8日にマーシャル諸島の西で発生した台風は、西北西に進んで次第に発達し、12日には沖の鳥島の南東約500kmの洋上に達した。9時45分の飛行機観測によると中心気圧は988hpa、中心付近の最大風速は100m/sであった。
13日には進路を北西に、14日にはさらに北に転じて沖縄に近づき、夜に沖縄の東海上を通過して、進路を次第に北北東に転じ、15日朝奄美大島を通過した。
16日には四国の南海上から室戸岬を目指して進み、9時過ぎに室戸岬の西方に上陸した。その後、淡路島南西部を通って、13時30分頃、兵庫県尼崎市と西宮市の間に再上陸した。台風はさらに北東進を続け、14時に京都市付近、15時に敦賀市付近を通過し、18時に能登半島東部に達した後、日本海に出て沿岸沿いに北北東に進んだ。

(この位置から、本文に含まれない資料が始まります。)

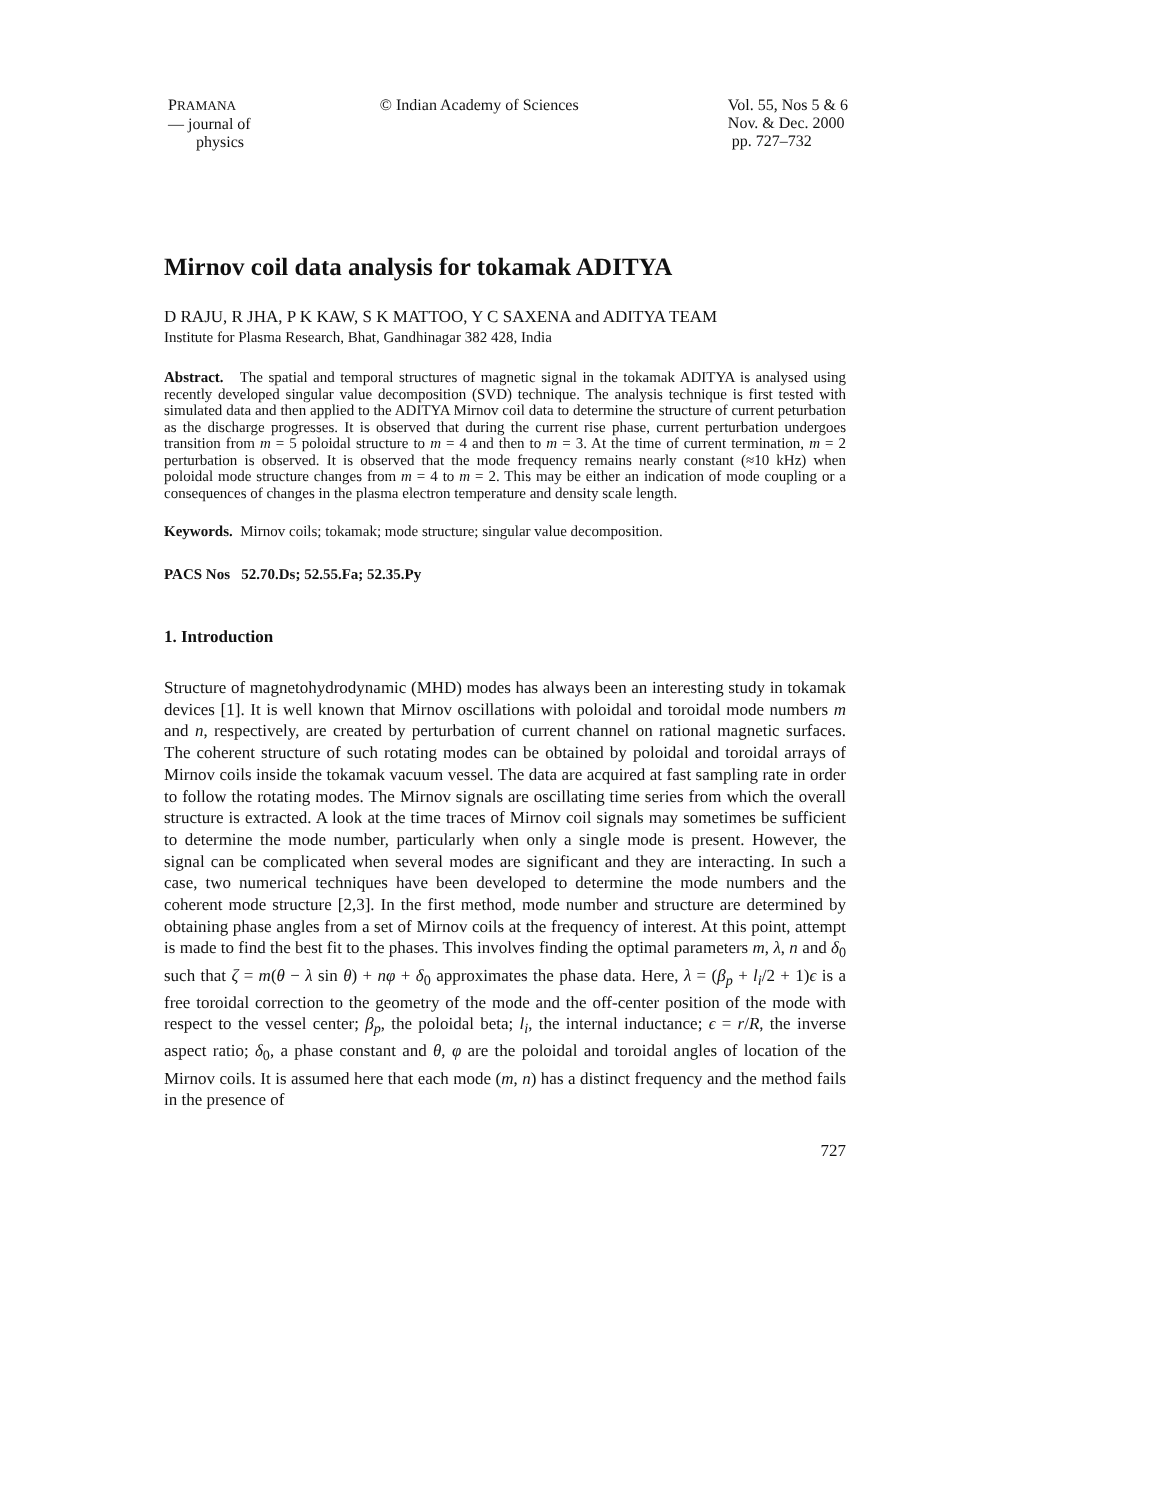PRAMANA
— journal of
physics
© Indian Academy of Sciences Vol. 55, Nos 5 & 6
Nov. & Dec. 2000
pp. 727–732
Mirnov coil data analysis for tokamak ADITYA
D RAJU, R JHA, P K KAW, S K MATTOO, Y C SAXENA and ADITYA TEAM
Institute for Plasma Research, Bhat, Gandhinagar 382 428, India
Abstract. The spatial and temporal structures of magnetic signal in the tokamak ADITYA is analysed using recently developed singular value decomposition (SVD) technique. The analysis technique is first tested with simulated data and then applied to the ADITYA Mirnov coil data to determine the structure of current peturbation as the discharge progresses. It is observed that during the current rise phase, current perturbation undergoes transition from m = 5 poloidal structure to m = 4 and then to m = 3. At the time of current termination, m = 2 perturbation is observed. It is observed that the mode frequency remains nearly constant (≈10 kHz) when poloidal mode structure changes from m = 4 to m = 2. This may be either an indication of mode coupling or a consequences of changes in the plasma electron temperature and density scale length.
Keywords. Mirnov coils; tokamak; mode structure; singular value decomposition.
PACS Nos 52.70.Ds; 52.55.Fa; 52.35.Py
1. Introduction
Structure of magnetohydrodynamic (MHD) modes has always been an interesting study in tokamak devices [1]. It is well known that Mirnov oscillations with poloidal and toroidal mode numbers m and n, respectively, are created by perturbation of current channel on rational magnetic surfaces. The coherent structure of such rotating modes can be obtained by poloidal and toroidal arrays of Mirnov coils inside the tokamak vacuum vessel. The data are acquired at fast sampling rate in order to follow the rotating modes. The Mirnov signals are oscillating time series from which the overall structure is extracted. A look at the time traces of Mirnov coil signals may sometimes be sufficient to determine the mode number, particularly when only a single mode is present. However, the signal can be complicated when several modes are significant and they are interacting. In such a case, two numerical techniques have been developed to determine the mode numbers and the coherent mode structure [2,3]. In the first method, mode number and structure are determined by obtaining phase angles from a set of Mirnov coils at the frequency of interest. At this point, attempt is made to find the best fit to the phases. This involves finding the optimal parameters m, λ, n and δ<sub>0</sub> such that ζ = m(θ − λ sin θ) + nφ + δ<sub>0</sub> approximates the phase data. Here, λ = (β<sub>p</sub> + l<sub>i</sub>/2 + 1)ϵ is a free toroidal correction to the geometry of the mode and the off-center position of the mode with respect to the vessel center; β<sub>p</sub>, the poloidal beta; l<sub>i</sub>, the internal inductance; ϵ = r/R, the inverse aspect ratio; δ<sub>0</sub>, a phase constant and θ, φ are the poloidal and toroidal angles of location of the Mirnov coils. It is assumed here that each mode (m, n) has a distinct frequency and the method fails in the presence of
727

この台風による被害は高潮と風によるものが主で、近畿地方を中心として全国に及んだ。この台風の規模は室戸、枕崎台風に次ぎ、伊勢湾台風とほぼ同じくらいであったが、人的被害は全国で200人と先の3台風に比べると非常に少なかった。兵庫県内の被害は、淡路島を含む県南部では高潮によるものが大きく、県北部では円山川をはじめ、中小河川の氾濫による水害が大きかった。